> Task brief:
Print every record below exactly, minus the pictures.

> Information supplied:
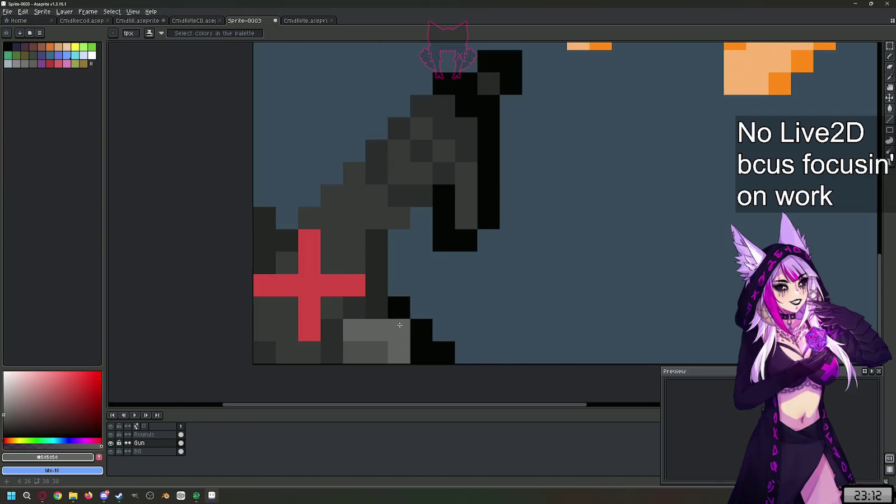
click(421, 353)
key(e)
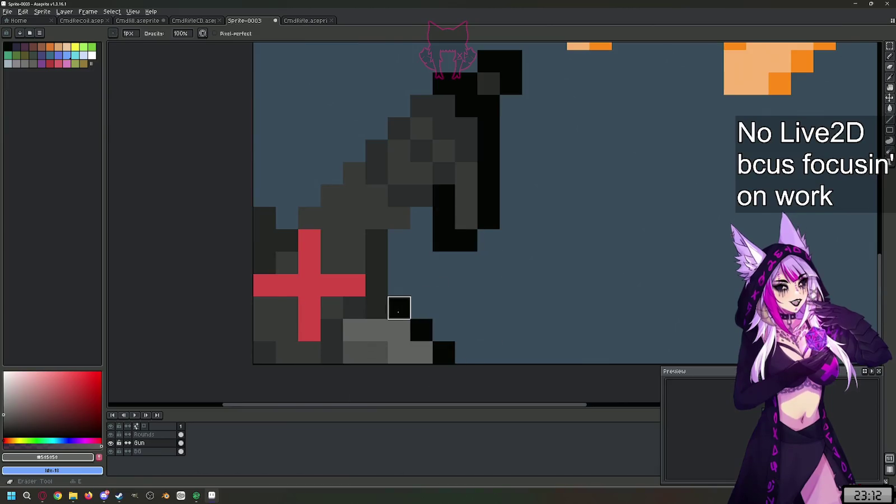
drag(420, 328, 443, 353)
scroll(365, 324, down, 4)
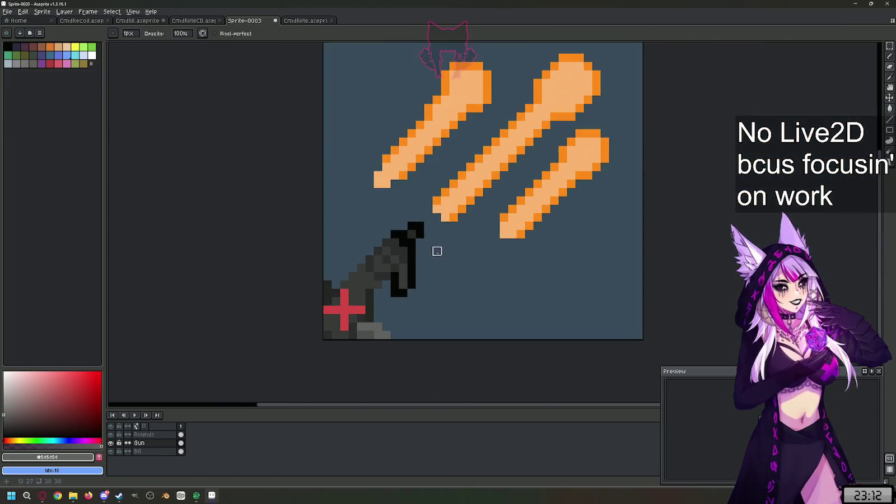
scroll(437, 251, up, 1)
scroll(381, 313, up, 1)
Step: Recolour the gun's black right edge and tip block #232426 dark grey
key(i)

> Result of the task:
click(421, 353)
key(e)
drag(420, 328, 443, 353)
scroll(365, 324, down, 4)
scroll(437, 251, up, 1)
scroll(381, 313, up, 1)
Step: Recolour the gun's black right edge and tip block #232426 dark grey
key(i)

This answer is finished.